== Data supplied
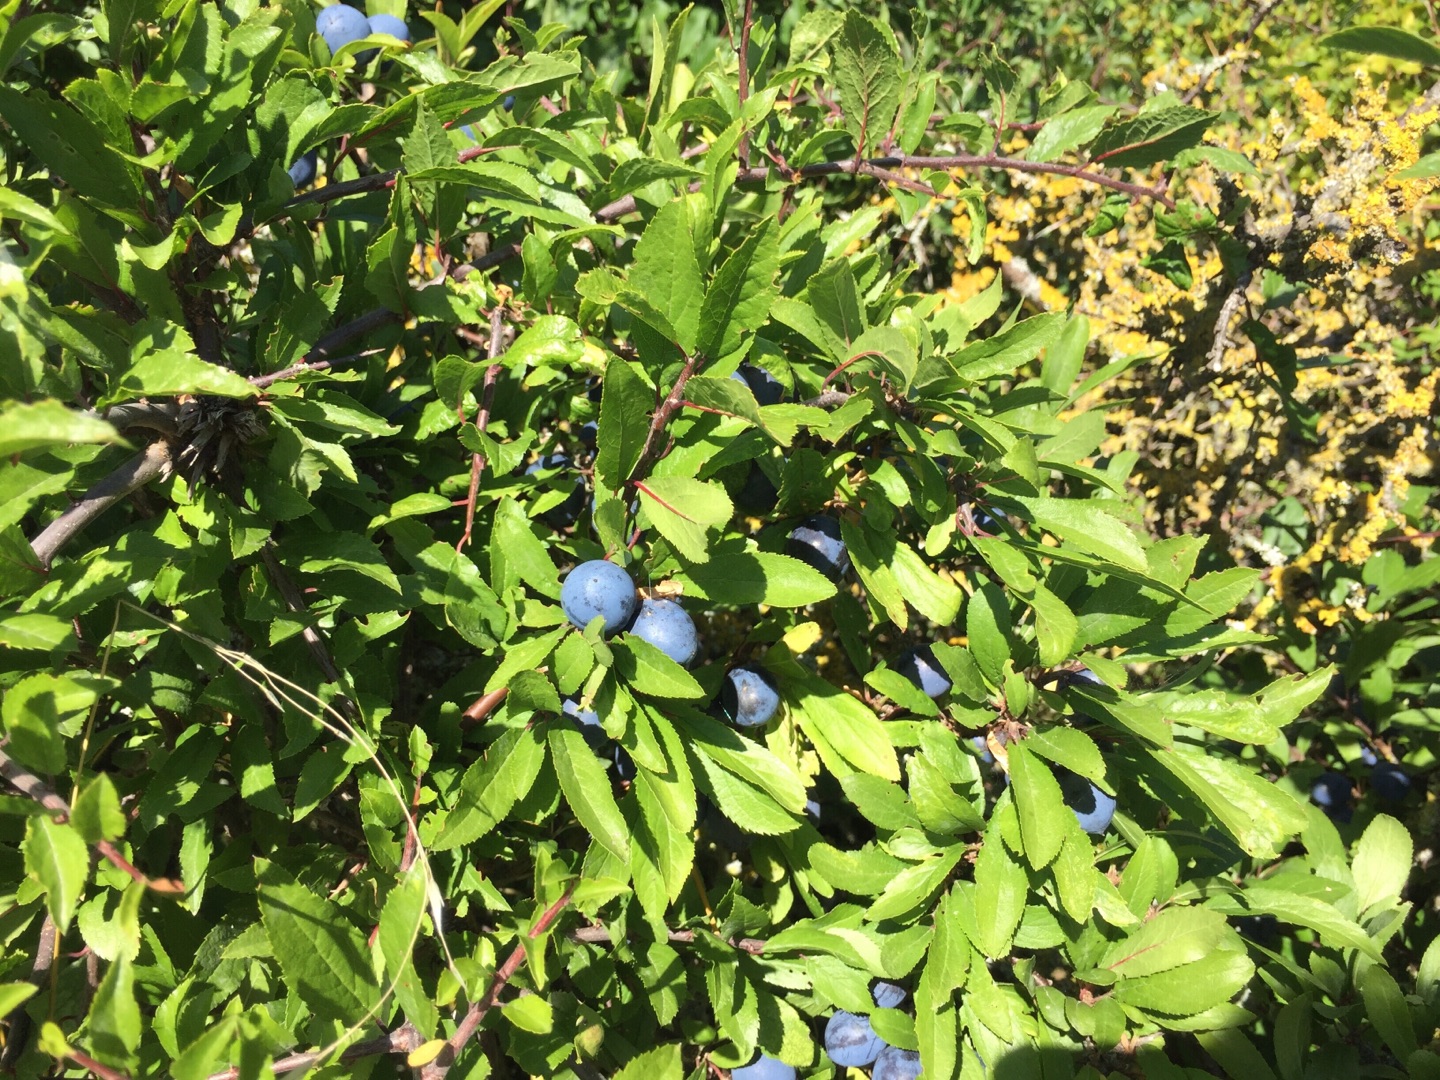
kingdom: Plantae
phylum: Tracheophyta
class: Magnoliopsida
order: Rosales
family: Rosaceae
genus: Prunus
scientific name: Prunus domestica
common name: Kræge
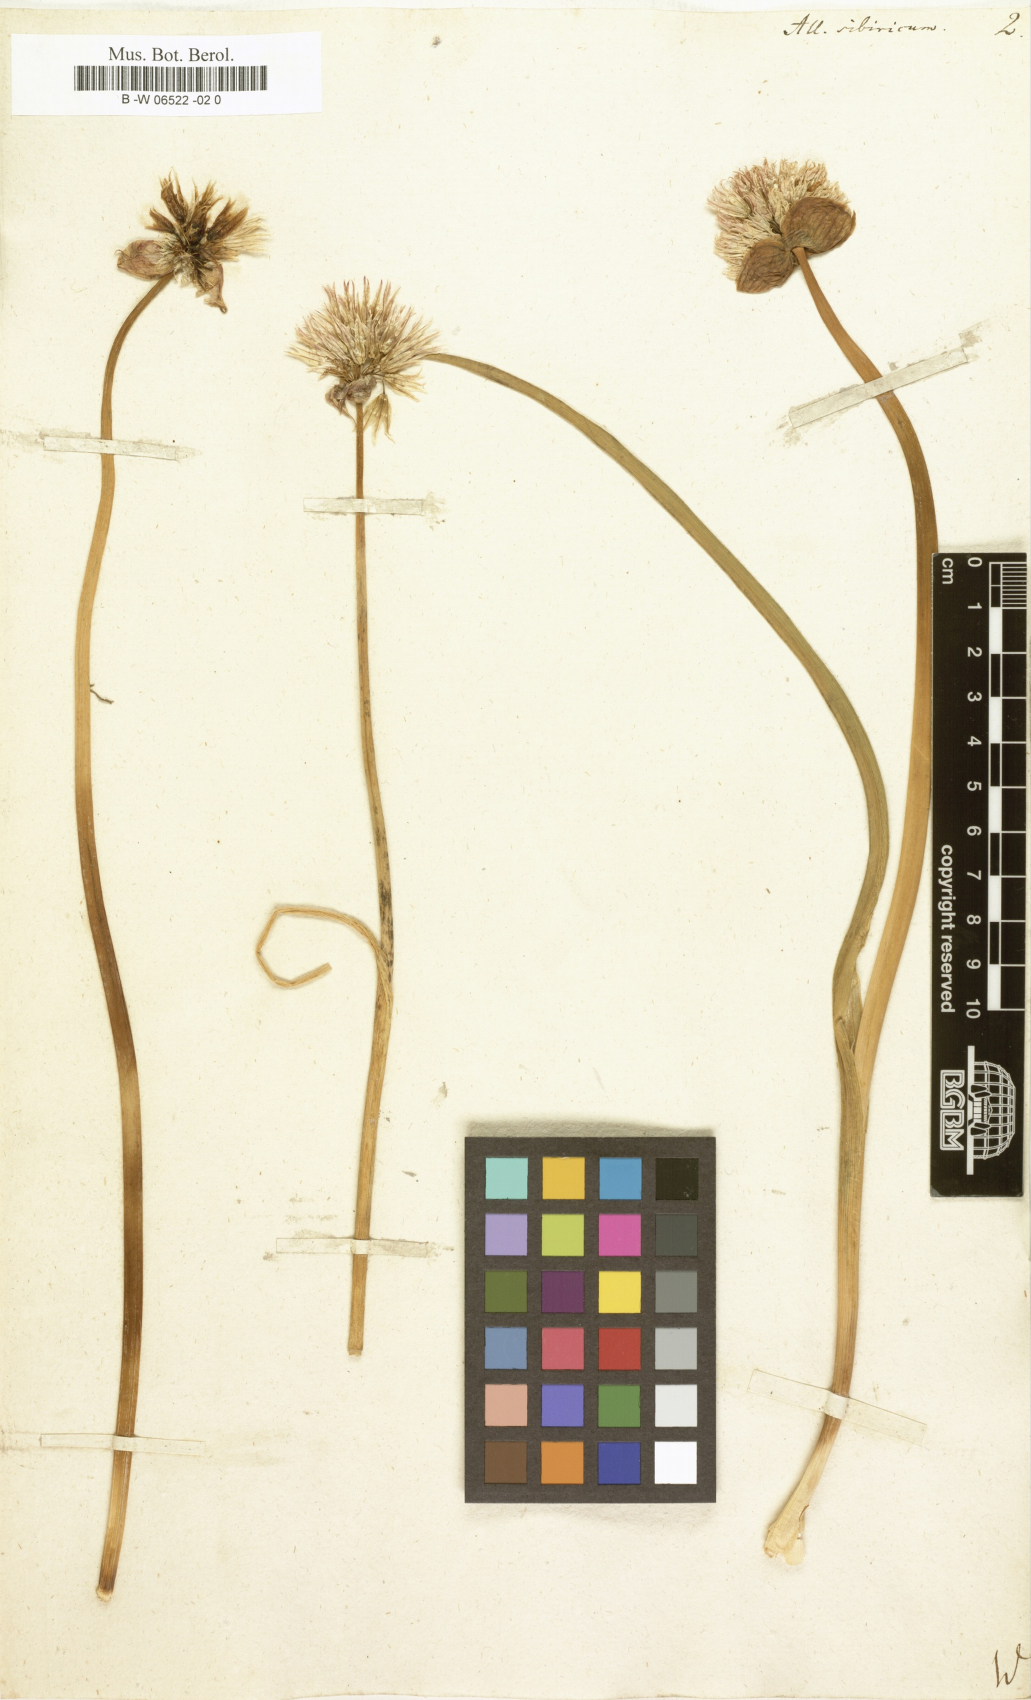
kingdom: Plantae
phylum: Tracheophyta
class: Liliopsida
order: Asparagales
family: Amaryllidaceae
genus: Allium
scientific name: Allium schoenoprasum
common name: Chives
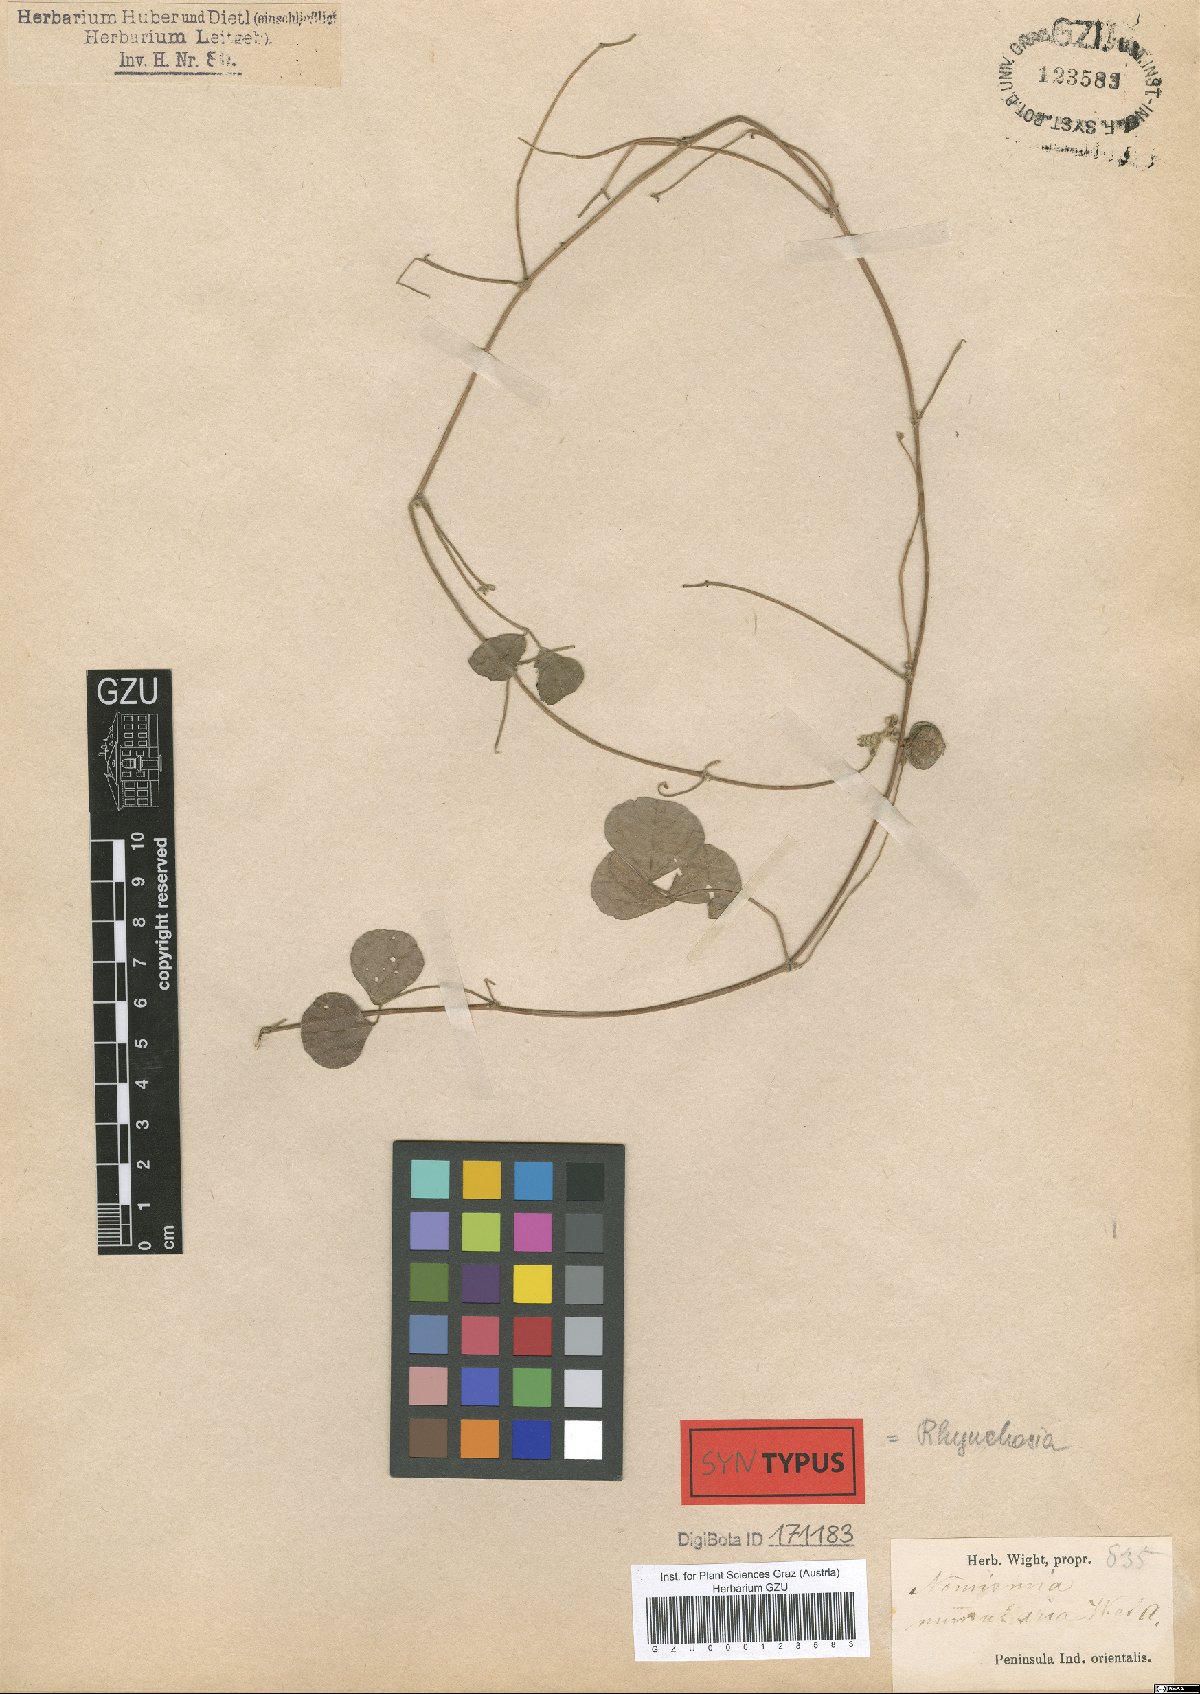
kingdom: Plantae
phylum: Tracheophyta
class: Magnoliopsida
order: Fabales
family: Fabaceae
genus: Rhynchosia
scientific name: Rhynchosia nummularia
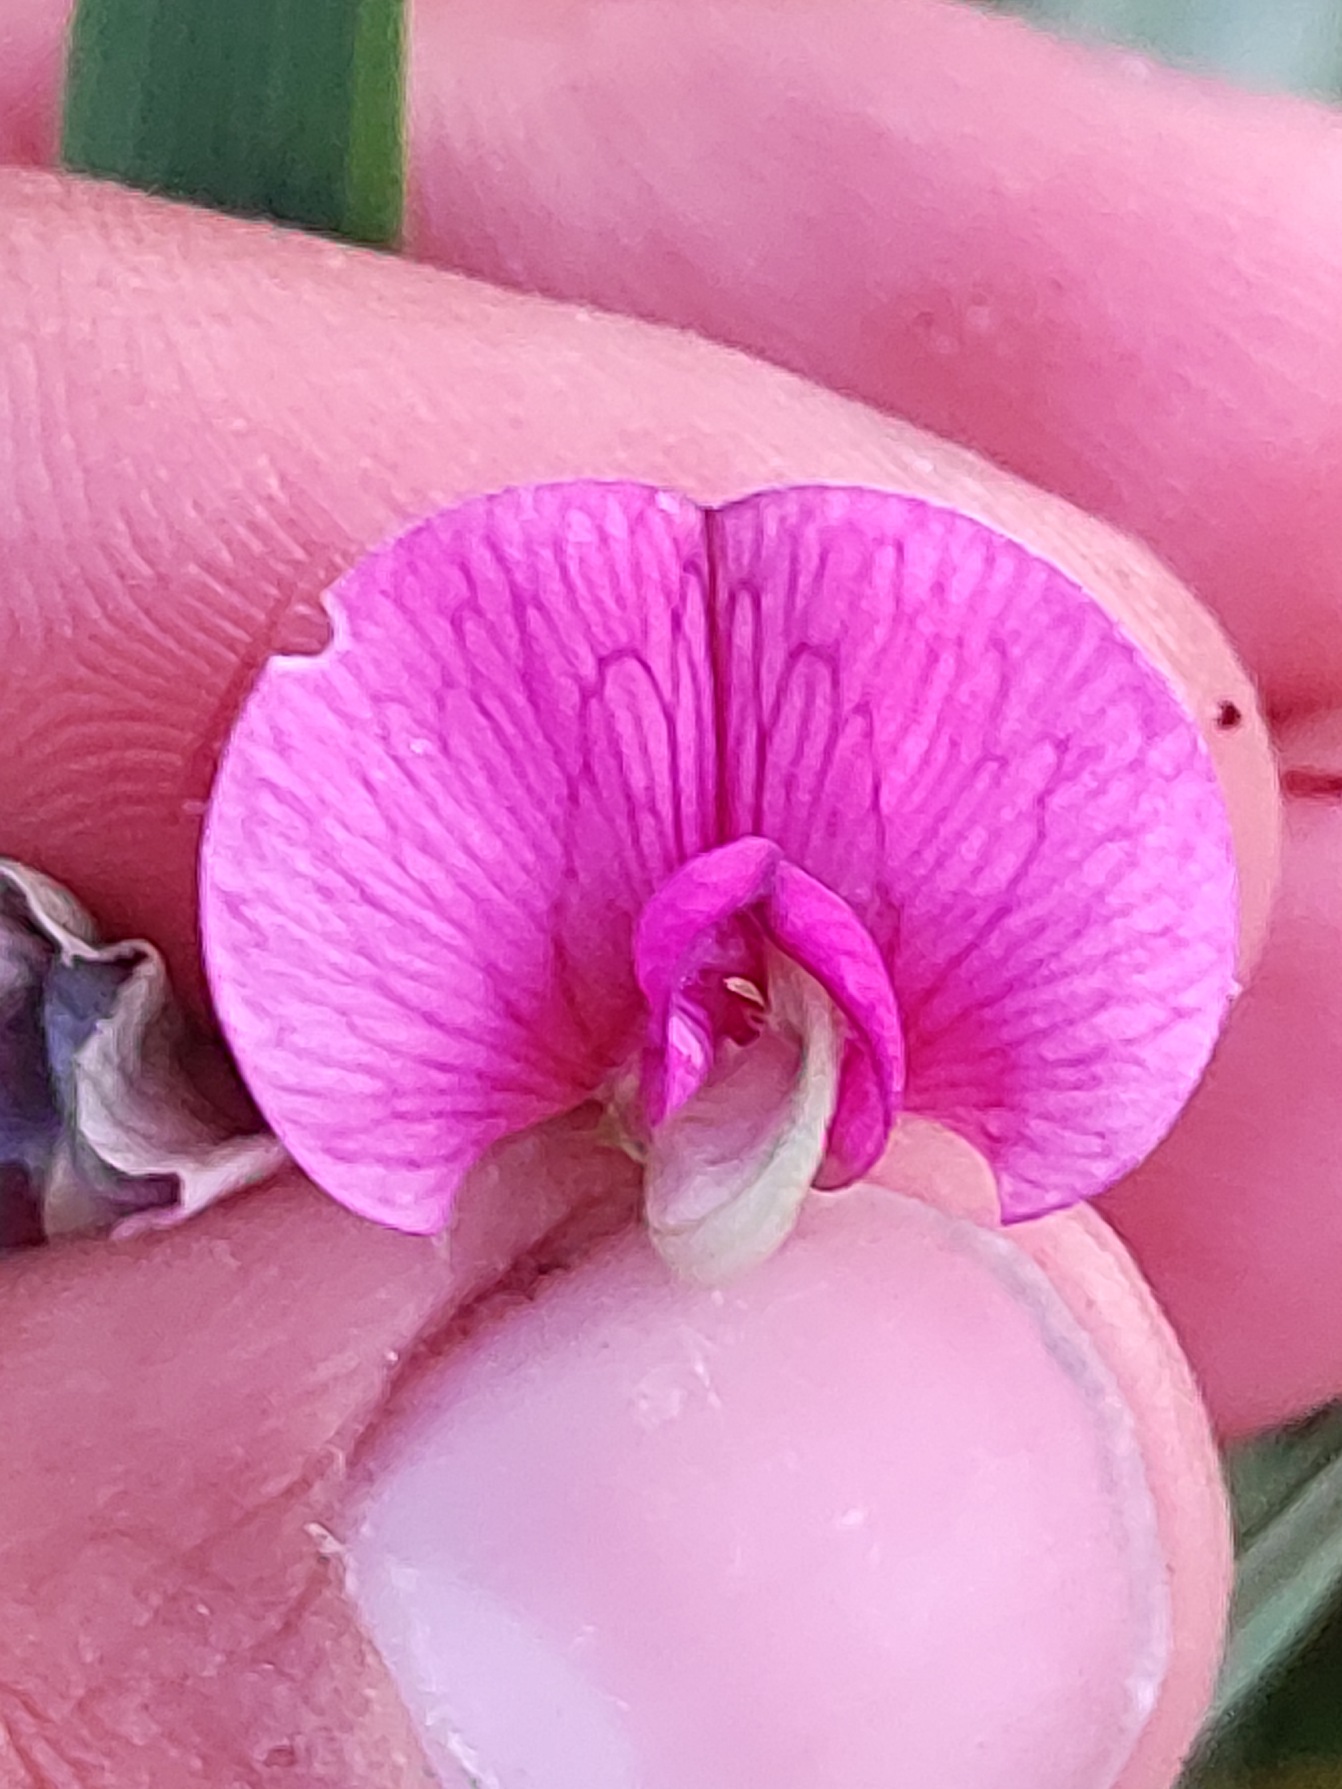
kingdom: Plantae
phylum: Tracheophyta
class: Magnoliopsida
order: Fabales
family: Fabaceae
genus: Lathyrus
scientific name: Lathyrus sylvestris
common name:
====
Your objective: Write out every line of the listing from the one containing "family: Rosaceae" down to the end of the listing, including both ends, and leave the pictures out.

Worked solution:
family: Rosaceae
genus: Prunus
scientific name: Prunus domestica
common name: Kræge
kingdom: Plantae
phylum: Tracheophyta
class: Liliopsida
order: Asparagales
family: Amaryllidaceae
genus: Allium
scientific name: Allium schoenoprasum
common name: Chives
kingdom: Plantae
phylum: Tracheophyta
class: Magnoliopsida
order: Fabales
family: Fabaceae
genus: Rhynchosia
scientific name: Rhynchosia nummularia
kingdom: Plantae
phylum: Tracheophyta
class: Magnoliopsida
order: Fabales
family: Fabaceae
genus: Lathyrus
scientific name: Lathyrus sylvestris
common name:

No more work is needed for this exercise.